Hermione again challenges Birkin with his conceit:
'But your passion is a lie,' he went on violently. 'It isn't passion at all, it is your WILL. It's your bullying will. You want to clutch things and have them in your power. You want to have things in your power. And why? Because you haven't got any real body, any dark sensual body of life. You have no sensuality. You have only your will and your conceit of consciousness, and your lust for power, to KNOW…’
'There's the whole difference in the world,' he said, 'between the actual sensual being, and the vicious mental-deliberate profligacy our lot goes in for. In our night-time, there's always the electricity switched on, we watch ourselves, we get it all in the head, really. You've got to lapse out before you can know what sensual reality is, lapse into unknowingness, and give up your volition. You've got to do it. You've got to learn not-to-be, before you can come into being.
'But we have got such a conceit of ourselves—that's where it is. We are so conceited, and so unproud. We've got no pride, we're all conceit, so conceited in our own papier-mache realised selves. We'd rather die than give up our little self-righteous self-opinionated self-will.'Commenting on an African sculpture, Birkin says:
Pure culture in sensation, culture in the physical consciousness, really ultimate PHYSICAL consciousness, mindless, utterly sensual. It is so sensual as to be final, supreme.
There is a third irony in this pursuit of knowledge. Not only were we created with rational abilities to no useful end; and not only were we given powers of insight and intuition which let no light in whatsoever; but we cannot help but think. We are trapped by thinking, analyzing, calculating, estimating, categorizing, and concluding. It is impossible to smell the flowers without thinking about the nature of the flower, and the scent, and the breeze which brought it to us. We are doomed – regardless what Birkin would like to think or what Hindu ascetics may have achieved – to think until we are tired of thinking.
Most of us – like Tolstoy – simply wear out thinking. After a while it is time to give up on the answers and think about nothing in particular.
There are those who believe that knowledge is the key to creating a better world. Without it we cannot resolve war, alleviate poverty, engineer social harmony, construct a more just and equal world.
Yet history is against the very idea of human progress. It is hard to conclude anything but that wars, disease, civil unrest, inequality, and penury will continue ad infinitum. Human nature is innate, hardwired, and ineluctable in its aggressiveness, self-interested territorialism. Equality may ebb and flow, but never find stasis. Cynics say that the more knowledge we have, the more we use it for evil ends.

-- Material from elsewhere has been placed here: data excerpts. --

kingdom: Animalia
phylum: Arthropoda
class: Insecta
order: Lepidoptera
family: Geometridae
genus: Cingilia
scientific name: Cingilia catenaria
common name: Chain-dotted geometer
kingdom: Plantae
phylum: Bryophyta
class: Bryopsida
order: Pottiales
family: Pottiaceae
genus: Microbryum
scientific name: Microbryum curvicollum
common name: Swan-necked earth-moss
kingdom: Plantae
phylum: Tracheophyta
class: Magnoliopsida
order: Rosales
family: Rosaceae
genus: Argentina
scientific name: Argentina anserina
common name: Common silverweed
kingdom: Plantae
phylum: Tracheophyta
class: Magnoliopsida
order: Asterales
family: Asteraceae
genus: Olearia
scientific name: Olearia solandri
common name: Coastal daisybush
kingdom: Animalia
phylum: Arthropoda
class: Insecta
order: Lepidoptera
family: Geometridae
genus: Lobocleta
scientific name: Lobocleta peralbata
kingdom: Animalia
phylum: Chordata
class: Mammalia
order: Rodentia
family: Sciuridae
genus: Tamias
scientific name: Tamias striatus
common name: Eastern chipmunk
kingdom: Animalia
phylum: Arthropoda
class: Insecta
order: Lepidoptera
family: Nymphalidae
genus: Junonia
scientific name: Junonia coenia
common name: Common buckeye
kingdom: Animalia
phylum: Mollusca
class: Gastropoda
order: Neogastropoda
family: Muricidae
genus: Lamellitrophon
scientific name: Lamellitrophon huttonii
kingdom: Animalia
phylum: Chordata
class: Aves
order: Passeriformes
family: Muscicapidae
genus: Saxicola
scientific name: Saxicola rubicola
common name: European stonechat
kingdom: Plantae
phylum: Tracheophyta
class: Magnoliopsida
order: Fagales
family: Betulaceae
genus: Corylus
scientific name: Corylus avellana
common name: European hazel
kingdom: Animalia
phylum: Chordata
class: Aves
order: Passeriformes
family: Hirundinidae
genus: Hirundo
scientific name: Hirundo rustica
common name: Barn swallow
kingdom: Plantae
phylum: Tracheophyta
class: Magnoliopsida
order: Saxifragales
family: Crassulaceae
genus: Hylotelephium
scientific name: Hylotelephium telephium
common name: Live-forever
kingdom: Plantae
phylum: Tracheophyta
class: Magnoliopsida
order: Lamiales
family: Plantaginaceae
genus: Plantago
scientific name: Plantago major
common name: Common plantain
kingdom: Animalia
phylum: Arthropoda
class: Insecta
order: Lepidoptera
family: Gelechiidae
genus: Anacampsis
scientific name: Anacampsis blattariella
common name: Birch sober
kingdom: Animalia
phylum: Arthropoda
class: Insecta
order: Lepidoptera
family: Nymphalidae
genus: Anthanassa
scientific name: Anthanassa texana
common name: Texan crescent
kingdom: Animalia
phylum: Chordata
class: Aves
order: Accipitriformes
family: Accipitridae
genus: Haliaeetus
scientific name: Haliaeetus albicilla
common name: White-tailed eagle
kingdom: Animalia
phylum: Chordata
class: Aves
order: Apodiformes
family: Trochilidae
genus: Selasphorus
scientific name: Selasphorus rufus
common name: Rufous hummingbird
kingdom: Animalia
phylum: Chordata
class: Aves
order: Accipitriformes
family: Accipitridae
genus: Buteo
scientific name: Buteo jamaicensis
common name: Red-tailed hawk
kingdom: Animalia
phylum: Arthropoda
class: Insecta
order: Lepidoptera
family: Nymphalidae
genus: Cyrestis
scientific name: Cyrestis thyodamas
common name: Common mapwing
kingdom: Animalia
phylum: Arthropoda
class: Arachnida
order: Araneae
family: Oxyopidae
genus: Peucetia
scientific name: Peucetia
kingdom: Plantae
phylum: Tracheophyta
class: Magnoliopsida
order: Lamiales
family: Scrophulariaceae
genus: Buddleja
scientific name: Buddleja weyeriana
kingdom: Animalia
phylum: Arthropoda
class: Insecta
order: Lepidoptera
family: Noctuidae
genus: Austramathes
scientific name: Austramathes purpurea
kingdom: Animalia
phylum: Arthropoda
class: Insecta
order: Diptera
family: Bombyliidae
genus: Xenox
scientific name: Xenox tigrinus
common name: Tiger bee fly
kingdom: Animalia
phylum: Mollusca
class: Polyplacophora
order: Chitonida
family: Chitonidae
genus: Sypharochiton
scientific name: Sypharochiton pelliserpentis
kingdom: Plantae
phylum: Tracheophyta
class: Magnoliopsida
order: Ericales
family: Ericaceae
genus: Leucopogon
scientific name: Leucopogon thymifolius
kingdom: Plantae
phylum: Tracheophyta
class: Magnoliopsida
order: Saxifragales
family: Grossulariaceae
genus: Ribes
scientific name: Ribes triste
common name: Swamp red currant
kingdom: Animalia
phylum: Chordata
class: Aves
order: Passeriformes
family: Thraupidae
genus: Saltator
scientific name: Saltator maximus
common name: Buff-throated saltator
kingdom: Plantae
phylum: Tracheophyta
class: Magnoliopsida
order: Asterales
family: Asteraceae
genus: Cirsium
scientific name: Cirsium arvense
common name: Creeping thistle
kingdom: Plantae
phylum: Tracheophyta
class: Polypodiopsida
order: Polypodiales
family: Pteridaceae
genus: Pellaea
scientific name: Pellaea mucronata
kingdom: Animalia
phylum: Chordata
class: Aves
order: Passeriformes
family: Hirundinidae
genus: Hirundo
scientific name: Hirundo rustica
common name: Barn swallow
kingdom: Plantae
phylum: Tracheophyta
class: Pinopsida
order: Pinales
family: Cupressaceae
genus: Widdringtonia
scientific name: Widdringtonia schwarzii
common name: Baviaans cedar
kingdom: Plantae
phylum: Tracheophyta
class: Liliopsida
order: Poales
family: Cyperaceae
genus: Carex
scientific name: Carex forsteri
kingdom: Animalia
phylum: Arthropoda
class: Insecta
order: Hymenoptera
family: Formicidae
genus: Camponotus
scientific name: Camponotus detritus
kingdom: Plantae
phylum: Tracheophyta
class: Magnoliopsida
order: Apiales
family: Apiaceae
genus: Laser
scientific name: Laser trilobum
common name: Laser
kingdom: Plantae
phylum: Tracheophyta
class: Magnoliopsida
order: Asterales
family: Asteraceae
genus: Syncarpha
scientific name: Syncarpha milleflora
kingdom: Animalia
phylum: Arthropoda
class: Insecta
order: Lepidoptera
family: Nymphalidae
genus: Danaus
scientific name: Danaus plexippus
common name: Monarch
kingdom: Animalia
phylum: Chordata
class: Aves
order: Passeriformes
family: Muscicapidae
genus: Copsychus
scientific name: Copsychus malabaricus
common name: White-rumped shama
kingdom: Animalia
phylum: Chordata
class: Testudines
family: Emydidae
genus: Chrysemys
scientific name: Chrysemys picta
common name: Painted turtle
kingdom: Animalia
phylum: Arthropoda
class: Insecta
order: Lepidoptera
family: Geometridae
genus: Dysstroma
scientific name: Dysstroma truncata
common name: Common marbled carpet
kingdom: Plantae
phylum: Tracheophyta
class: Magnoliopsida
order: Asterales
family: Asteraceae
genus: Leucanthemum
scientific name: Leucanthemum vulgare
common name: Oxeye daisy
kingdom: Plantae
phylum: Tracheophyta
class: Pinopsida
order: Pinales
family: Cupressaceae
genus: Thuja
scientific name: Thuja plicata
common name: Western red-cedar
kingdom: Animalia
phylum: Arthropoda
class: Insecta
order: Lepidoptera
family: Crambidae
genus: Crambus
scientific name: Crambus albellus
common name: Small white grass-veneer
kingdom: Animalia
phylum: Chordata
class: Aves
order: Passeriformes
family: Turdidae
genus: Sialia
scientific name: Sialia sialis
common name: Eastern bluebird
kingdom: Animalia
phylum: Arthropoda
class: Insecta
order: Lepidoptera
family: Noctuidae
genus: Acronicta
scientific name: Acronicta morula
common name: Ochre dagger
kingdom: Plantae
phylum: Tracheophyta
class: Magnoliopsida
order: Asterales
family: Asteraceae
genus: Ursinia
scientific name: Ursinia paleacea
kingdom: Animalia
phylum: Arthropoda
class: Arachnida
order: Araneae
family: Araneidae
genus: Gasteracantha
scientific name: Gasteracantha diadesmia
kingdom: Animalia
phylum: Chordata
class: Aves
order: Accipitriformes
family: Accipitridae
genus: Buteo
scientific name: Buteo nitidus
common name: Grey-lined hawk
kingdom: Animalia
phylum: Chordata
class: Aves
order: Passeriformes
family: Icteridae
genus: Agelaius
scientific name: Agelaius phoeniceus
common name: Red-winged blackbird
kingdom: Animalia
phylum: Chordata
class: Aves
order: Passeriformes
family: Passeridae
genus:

Birkin, despite his ‘Salvador Mundi’ side, is deeply cynical:
What people want is hate—hate and nothing but hate. And in the name of righteousness and love, they get it. They distil themselves with nitroglycerine, all the lot of them, out of very love. It's the lie that kills. If we want hate, let us have it—death, murder, torture, violent destruction—let us have it: but not in the name of love. But I abhor humanity, I wish it was swept away. It could go, and there would be no ABSOLUTE loss, if every human being perished tomorrow. The reality would be untouched. Nay, it would be better. The real tree of life would then be rid of the most ghastly, heavy crop of Dead Sea Fruit, the intolerable burden of myriad simulacra of people, an infinite weight of mortal lies.Where does this leave us? We are stuck with our rationality and our vain but apparently inbred insistence to know. We get nowhere in our quest for knowledge and nowhere nearer to meaning than before we began. History has shown that knowledge is not a good in and of itself; and that in fact much knowledge has let to mayhem. Even the best intended application of knowledge has often led to unintended, horrible consequences.
Epictetus was right. A dispassionate stoicism and an appreciation of life as it comes may be the best if not only way to resolve the ironies and conundrums of intelligence and being.